Workplace Harassment: The POSH Act
The Sexual Harassment of Women at Workplace (Prevention, Prohibition and Redressal) Act, 2013 mandates that every establishment with ten or more employees constitute an Internal Complaints Committee (ICC). Sexual harassment under the Act is defined broadly — it includes unwelcome physical contact, sexually coloured remarks, showing pornographic material, demands for sexual favours, and any other conduct of a sexual nature that creates an intimidating, hostile, or offensive work environment.
A complaint must be filed within three months of the last incident of harassment, though the ICC or Local Complaints Committee can extend this by another three months where sufficient cause is shown. Importantly, where an employer has not constituted an ICC, the woman can approach the Local Complaints Committee (LCC) — a district-level body established by the government — which has the same powers as an ICC. This is significant because many small and medium employers still do not have functional ICCs.
The Act also protects against victimisation. If a woman is dismissed, demoted, or otherwise penalised for filing a complaint, this is a separate violation and she can seek compensation and reinstatement. I would encourage any woman who faces workplace harassment to document incidents as they occur — dates, times, the nature of the conduct, witnesses if any — because contemporaneous documentation is far more compelling than recollection months later.
Inheritance Rights
The Hindu Succession (Amendment) Act 2005 conferred on daughters the same rights as sons in a Hindu Undivided Family's ancestral property. This was a landmark change: before 2005, daughters lost their coparcenary rights upon marriage. Since the 2005 amendment, a daughter born before or after the amendment has the same right as a son to demand partition, be allotted a share, and deal with her portion of ancestral property.

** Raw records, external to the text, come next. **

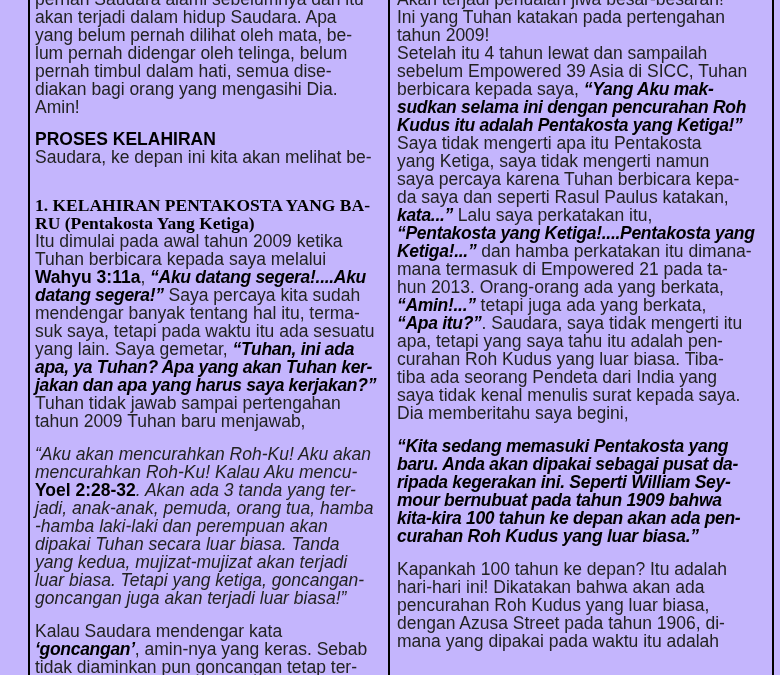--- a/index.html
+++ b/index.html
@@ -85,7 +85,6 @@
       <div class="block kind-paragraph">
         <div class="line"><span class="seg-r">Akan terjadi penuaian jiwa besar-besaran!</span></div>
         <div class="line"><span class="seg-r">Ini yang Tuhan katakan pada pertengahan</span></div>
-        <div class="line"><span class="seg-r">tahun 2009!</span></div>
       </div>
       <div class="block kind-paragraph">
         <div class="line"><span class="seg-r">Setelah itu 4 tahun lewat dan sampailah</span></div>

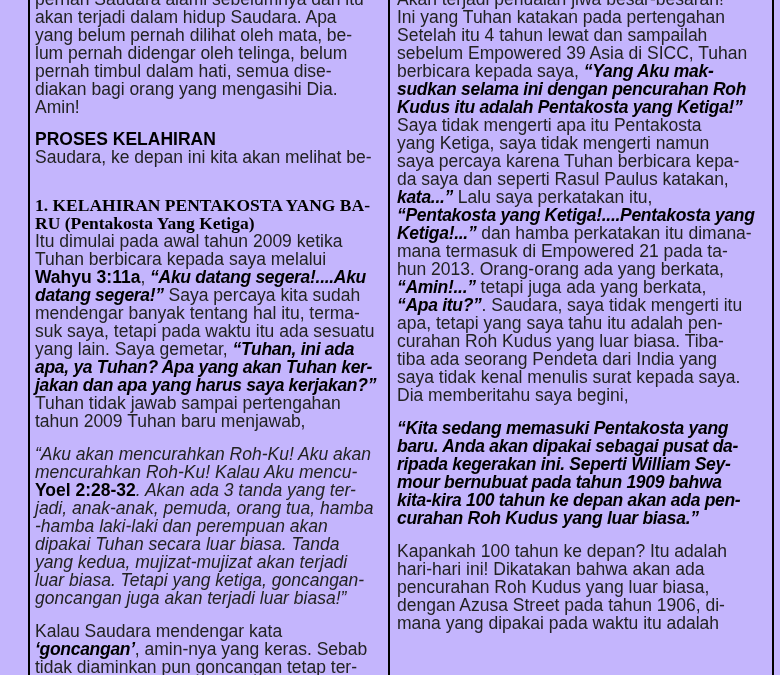--- a/index.html
+++ b/index.html
@@ -88,6 +88,7 @@
       </div>
       <div class="block kind-paragraph">
         <div class="line"><span class="seg-r">Setelah itu 4 tahun lewat dan sampailah</span></div>
+        <div class="line"><span class="seg-r">pada tahun 2013, pada waktu itu 2 hari</span></div>
         <div class="line"><span class="seg-r">sebelum Empowered 39 Asia di SICC, Tuhan</span></div>
         <div class="line"><span class="seg-r">berbicara kepada saya, </span><span class="seg-bi">“Yang Aku mak-</span></div>
         <div class="line"><span class="seg-bi">sudkan selama ini dengan pencurahan Roh</span></div>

The Supreme Court in Vineeta Sharma v. Rakesh Sharma (2020) clarified that the daughter's right exists irrespective of whether the father was alive at the time the amendment came into force. This resolved years of conflicting decisions and is now settled law. If you have been excluded from ancestral property on the ground that you are a daughter, you have a legal remedy — a partition suit before the civil court of competent jurisdiction.
A Final Note
Many women delay taking legal action because of social pressure, fear of family reaction, or simple uncertainty about whether their situation is "serious enough" to involve a lawyer. I want to say plainly: legal rights do not expire because you endure quietly, but evidence does grow stale. Early action preserves options. Early consultation — even just to understand what is possible — costs nothing but time.
This article is for general informational purposes only and does not constitute legal advice. For guidance specific to your matter, please consult a qualified advocate.